Dalam Kepungan Politik Identitas
5 April 2016Setelah lebih dari 15 tahun pasca tumbangnya pemerintahan Soeharto, hari-hari ini kita dihadapkan pada dominasi politik identitas (identity politics). Berbagai kekuatan politik dan kelompok-kelompok strategis dalam masyarakat berlomba-lomba memainkan sentimen agama, ras, etnis, dan jender untuk menggolkan agenda-agenda politiknya.
Perhelatan pemilu presiden 2014 lalu merupakan tontonan paling vulgar tentang bagaimana politik identitas dioperasikan. Dan hampir sukses. Kini, hal yang sama tampaknya akan kembali terulang dalam pilkada DKI Jakarta.

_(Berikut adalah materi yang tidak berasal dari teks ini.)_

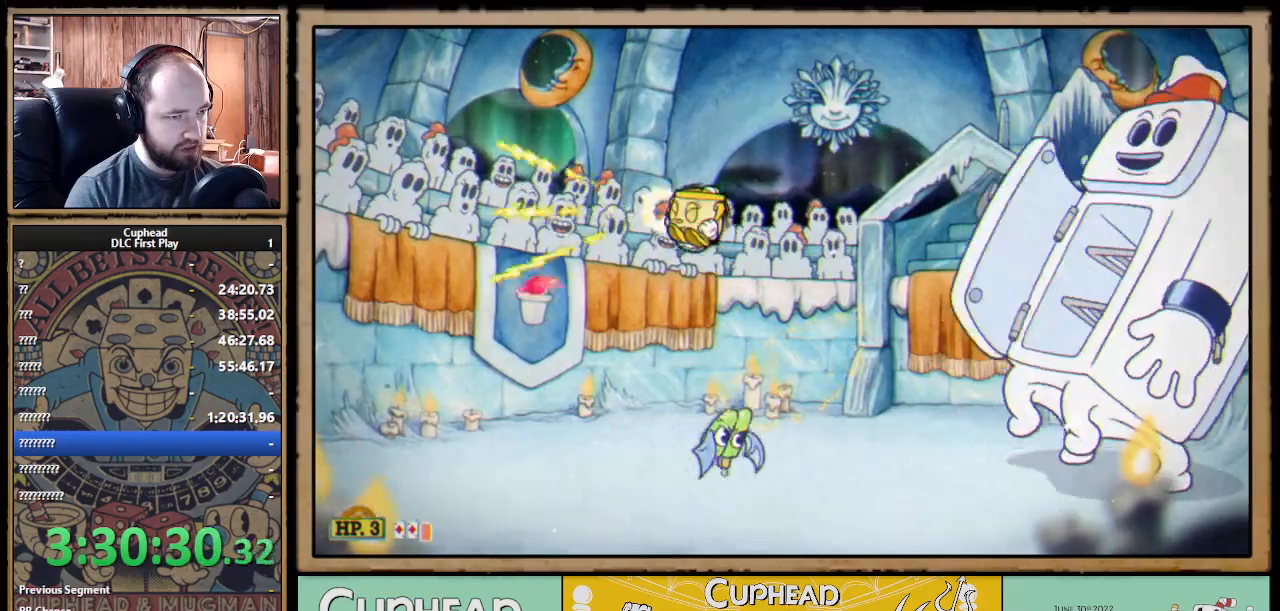
{"buttons": ["X"], "left_stick": "center", "right_stick": "center", "events": [[17, "L1", "up"], [267, "R1", "down"], [350, "left_stick", "right"], [450, "R1", "up"], [467, "left_stick", "center"]]}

Mengapa politik identitas ini begitu dominan dalam perbincangan publik kita? Menurut saya, ada dua penyebabnya: Pertama, secara ideologis tidak adanya kontestasi ideologi yang sehat dan terbuka di antara berbagai kekuatan politik yang ada. Absennya kontestasi ideologi menyebabkan seluruh kekuatan politik ini mengandalkan identitas sebagai daya tarik dan daya ikat konstituennya.
Kedua, politik identitas ini juga terfasilitasi oleh perkembangan kelembagaan politik pasca Soeharto, khususnya oleh maraknya pemekaran daerah-daerah baru hasil dari kebijakan otonomi daerah.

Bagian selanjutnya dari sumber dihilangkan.